Carmen: The portfolio consumes over 6.84 billion kWh annually. Our data shows that rooftop PV can already cover on average 26% of tenant energy use. That’s huge. With the virtual power plant now operational, Greenman Energy can buy and sell electricity on the market at optimal times, passing savings on to tenants. It all ties together—networks, utilities, and real estate.
And our data means we can build energy consumption and carbon intensity profiles on properties and helps us to understand the climate risk associated with the properties. It’s no longer guesswork. We’re optimising tenant utility contracts and reducing operating expenses in real, measurable terms.
REFIRE: What about building-level benchmarks?
Carmen: That’s one of our next steps. We’re setting a sector-wide carbon intensity benchmark for grocery-anchored retail. Right now, there isn’t one. We have the data to do it. And it’s vital: once you know where the bar is, you can build strategies to get over it. Think of it like high jump—you can’t compete without a standard to measure against.

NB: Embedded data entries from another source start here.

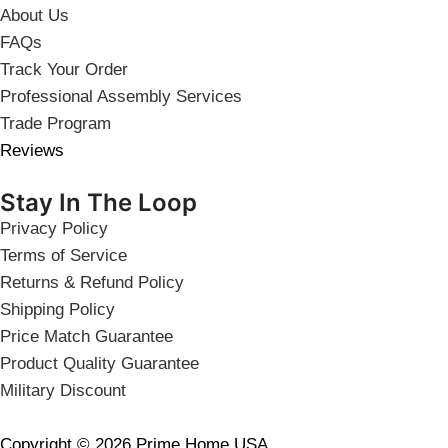
About Us
FAQs
Track Your Order
Professional Assembly Services
Trade Program
Reviews
Stay In The Loop
Privacy Policy
Terms of Service
Returns & Refund Policy
Shipping Policy
Price Match Guarantee
Product Quality Guarantee
Military Discount
Copyright © 2026 Prime Home USA.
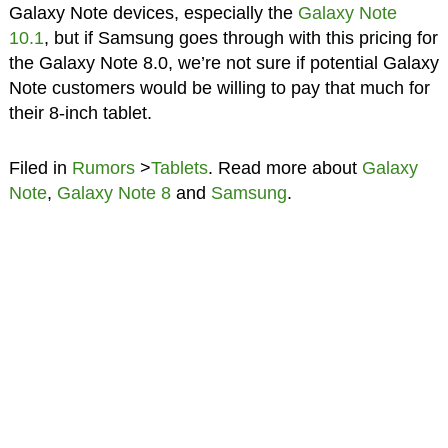
Galaxy Note devices, especially the
Galaxy Note
10.1
, but if Samsung goes through with this pricing for
the Galaxy Note 8.0, we’re not sure if potential Galaxy
Note customers would be willing to pay that much for
their 8-inch tablet.
Filed in
Rumors
>
Tablets
. Read more about
Galaxy
Note
,
Galaxy Note 8
and
Samsung
.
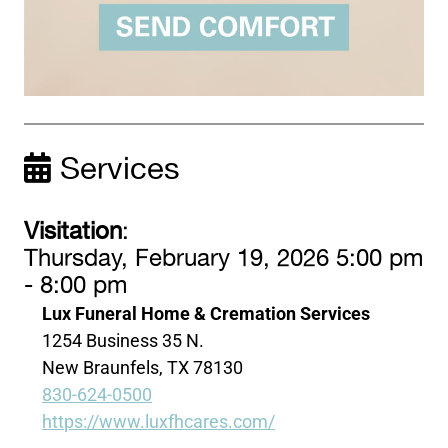
Services
Visitation
:
Thursday, February 19, 2026 5:00 pm
- 8:00 pm
Lux Funeral Home & Cremation Services
1254 Business 35 N.
New Braunfels, TX 78130
830-624-0500
https://www.luxfhcares.com/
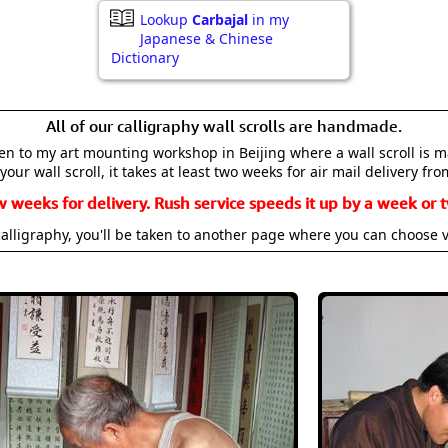
Lookup
Carbajal
in my
Japanese & Chinese
Dictionary
All of our calligraphy wall scrolls are handmade.
aken to my art mounting workshop in Beijing where a wall scroll is 
your wall scroll, it takes at least two weeks for air mail delivery fro
w weeks for delivery. Rush service speeds it up by a week or t
alligraphy, you'll be taken to another page where you can choose 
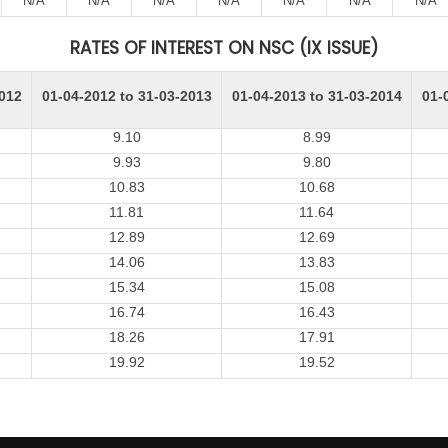
N/A
N/A
N/A
N/A
N/A
N/A
N/A
RATES OF INTEREST ON NSC (IX ISSUE)
2012
01-04-2012 to 31-03-2013
01-04-2013 to 31-03-2014
01-
9.10
8.99
9.93
9.80
10.83
10.68
11.81
11.64
12.89
12.69
14.06
13.83
15.34
15.08
16.74
16.43
18.26
17.91
19.92
19.52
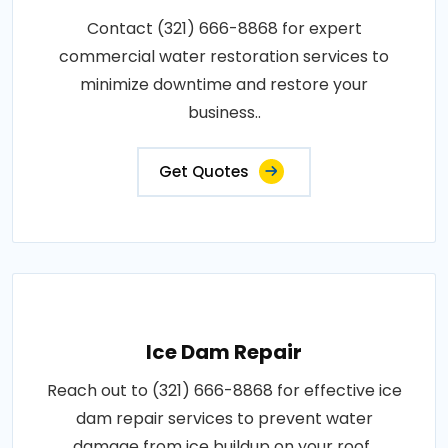
Contact (321) 666-8868 for expert
commercial water restoration services to
minimize downtime and restore your
business..
Get Quotes
Ice Dam Repair
Reach out to (321) 666-8868 for effective ice
dam repair services to prevent water
damage from ice buildup on your roof..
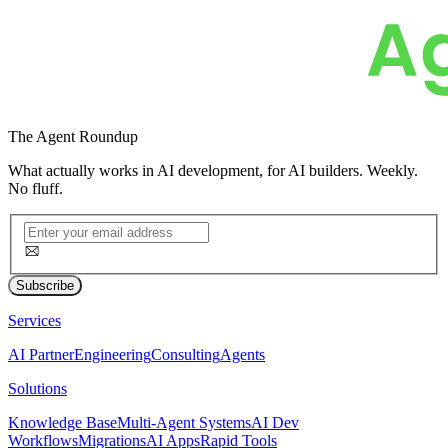
The
Agent Roundup
What actually works in AI development, for AI builders. Weekly.
No fluff.
Subscribe
Services
AI Partner
Engineering
Consulting
Agents
Solutions
Knowledge Base
Multi-Agent Systems
AI Dev
Workflows
Migrations
AI Apps
Rapid Tools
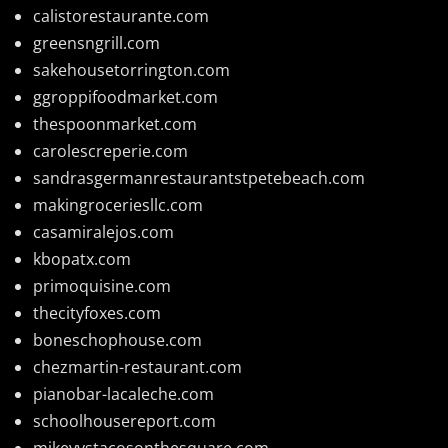
calistorestaurante.com
greensngrill.com
sakehousetorrington.com
ggroppifoodmarket.com
thespoonmarket.com
carolescreperie.com
sandrasgermanrestaurantstpetebeach.com
makingroceriesllc.com
casamiralejos.com
kbopatx.com
primoquisine.com
thecityfoxes.com
boneschophouse.com
chezmartin-restaurant.com
pianobar-lacaleche.com
schoolhousereport.com
mikeyvstacosonthesquare.com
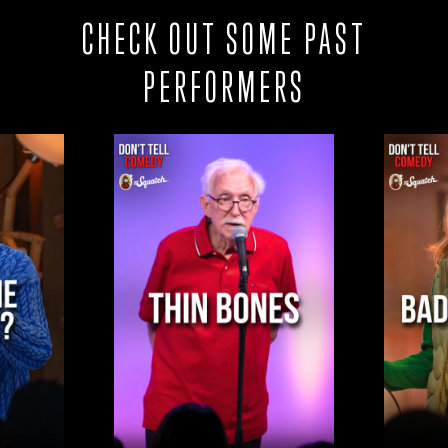
CHECK OUT SOME PAST
PERFORMERS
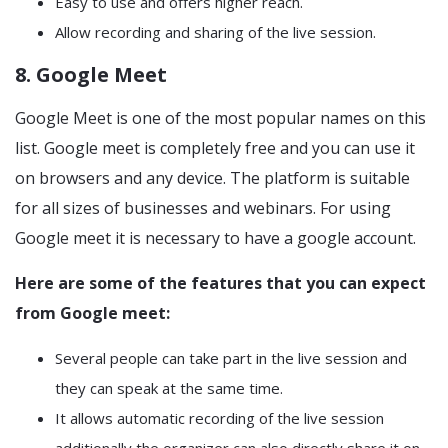
Easy to use and offers higher reach.
Allow recording and sharing of the live session.
8. Google Meet
Google Meet is one of the most popular names on this
list. Google meet is completely free and you can use it
on browsers and any device. The platform is suitable
for all sizes of businesses and webinars. For using
Google meet it is necessary to have a google account.
Here are some of the features that you can expect
from Google meet:
Several people can take part in the live session and
they can speak at the same time.
It allows automatic recording of the live session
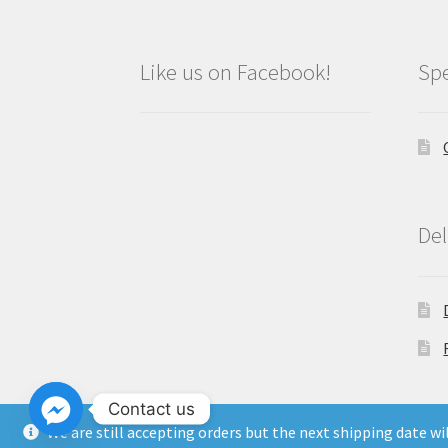
Like us on Facebook!
Spe
Del
Contact us
We are still accepting orders but the next shipping date w
Copyright North East Beauty Limited 2024 -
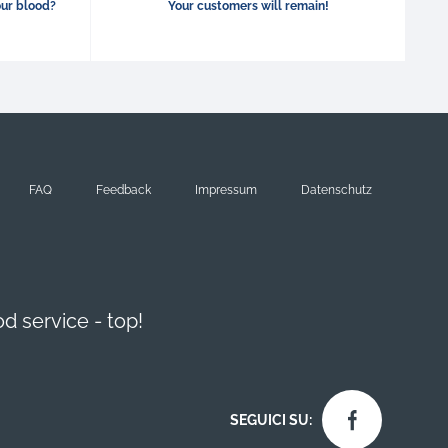
our blood?
Your customers will remain!
FAQ
Feedback
Impressum
Datenschutz
d service - top!
SEGUICI SU:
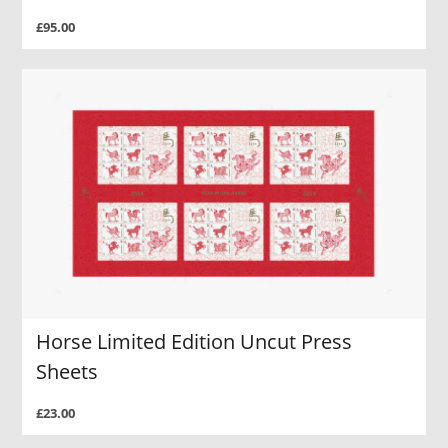
£95.00
Horse Limited Edition Uncut Press
Sheets
£23.00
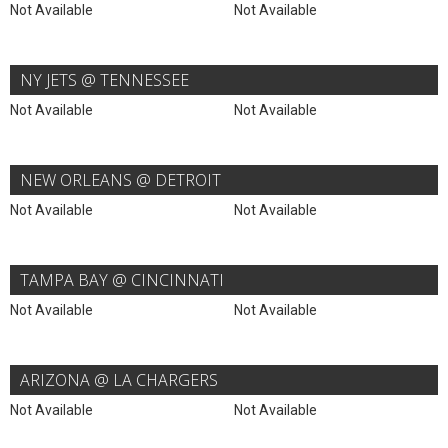
Not Available
Not Available
NY JETS @ TENNESSEE
Not Available
Not Available
NEW ORLEANS @ DETROIT
Not Available
Not Available
TAMPA BAY @ CINCINNATI
Not Available
Not Available
ARIZONA @ LA CHARGERS
Not Available
Not Available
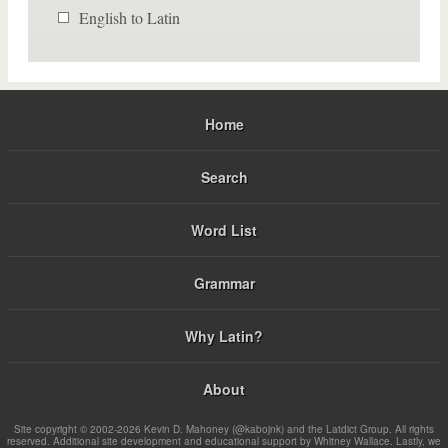
English to Latin
Home
Search
Word List
Grammar
Why Latin?
About
Site copyright © 2002-2026 Kevin D. Mahoney (@kabojnk) and the Latdict Group. All rights
reserved. Additional site development and educational support by Whitney Wallace. Lastly, we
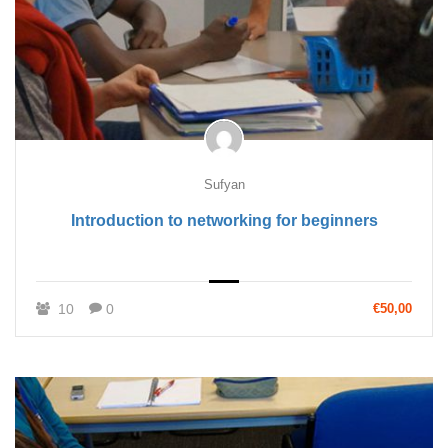
Sufyan
Introduction to networking for beginners
10
0
€50,00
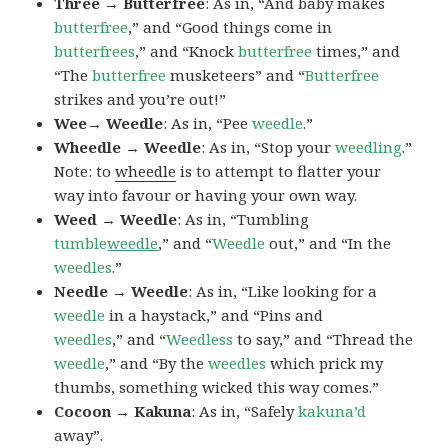
Three → Butterfree
: As in, “And baby makes
butterfree
,” and “Good things come in
butterfrees
,” and “Knock
butterfree
times,” and
“The
butterfree
musketeers” and “
Butterfree
strikes and you’re out!”
Wee→ Weedle
: As in, “Pee
weedle
.”
Wheedle → Weedle
: As in, “Stop your
weedling
.”
Note: to
wheedle
is to attempt to flatter your
way into favour or having your own way.
Weed → Weedle
: As in, “Tumbling
tumble
weedle
,” and “
Weedle
out,” and “In the
weedles
.”
Needle → Weedle
: As in, “Like looking for a
weedle
in a haystack,” and “Pins and
weedles
,” and “
Weedless
to say,” and “Thread the
weedle
,” and “By the
weedles
which prick my
thumbs, something wicked this way comes.”
Cocoon → Kakuna
: As in, “Safely
kakuna’d
away”.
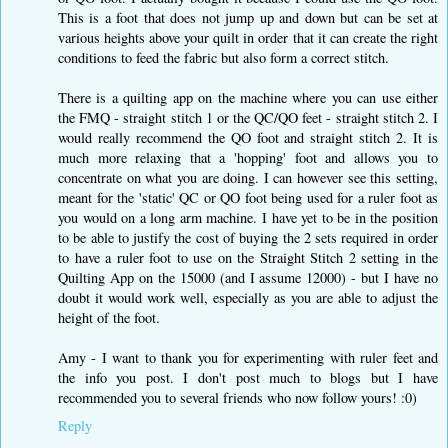
This is a foot that does not jump up and down but can be set at
various heights above your quilt in order that it can create the right
conditions to feed the fabric but also form a correct stitch.
There is a quilting app on the machine where you can use either
the FMQ - straight stitch 1 or the QC/QO feet - straight stitch 2. I
would really recommend the QO foot and straight stitch 2. It is
much more relaxing that a 'hopping' foot and allows you to
concentrate on what you are doing. I can however see this setting,
meant for the 'static' QC or QO foot being used for a ruler foot as
you would on a long arm machine. I have yet to be in the position
to be able to justify the cost of buying the 2 sets required in order
to have a ruler foot to use on the Straight Stitch 2 setting in the
Quilting App on the 15000 (and I assume 12000) - but I have no
doubt it would work well, especially as you are able to adjust the
height of the foot.
Amy - I want to thank you for experimenting with ruler feet and
the info you post. I don't post much to blogs but I have
recommended you to several friends who now follow yours! :0)
Reply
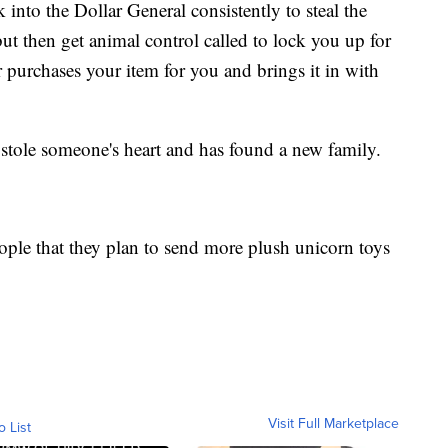
nto the Dollar General consistently to steal the
but then get animal control called to lock you up for
 purchases your item for you and brings it in with
stole someone's heart and has found a new family.
ople that they plan to send more plush unicorn toys
Visit Full Marketplace
o List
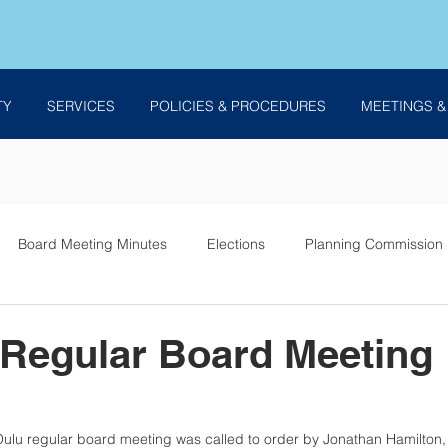
TY
SERVICES
POLICIES & PROCEDURES
MEETINGS &
Board Meeting Minutes
Elections
Planning Commission
es
 Regular Board Meeting
ulu regular board meeting was called to order by Jonathan Hamilton,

REFIRE: So where is edyfi headed next?
Carmen: We’re scaling up. We’re hiring data scientists and engineers, building AI models, and working on setting an industry benchmark for carbon performance in grocery-anchored retail. Our ambition is to become the data manager for both the group and the real estate sector. Data transparency isn’t a threat—it’s a competitive edge. Siloing your data is no longer an advantage. It’s a liability.
We’re building the tools to make buildings manage themselves. Smart systems, real-time control, tenant-integrated dashboards—that’s where we’re going. And the more transparent and open we are with that data, the more value we unlock for investors, tenants, and the environment.
REFIRE: Thank you, Carmen. That was both detailed and inspiring.
Carmen: Thank you. It’s an exciting time for us—and for the industry.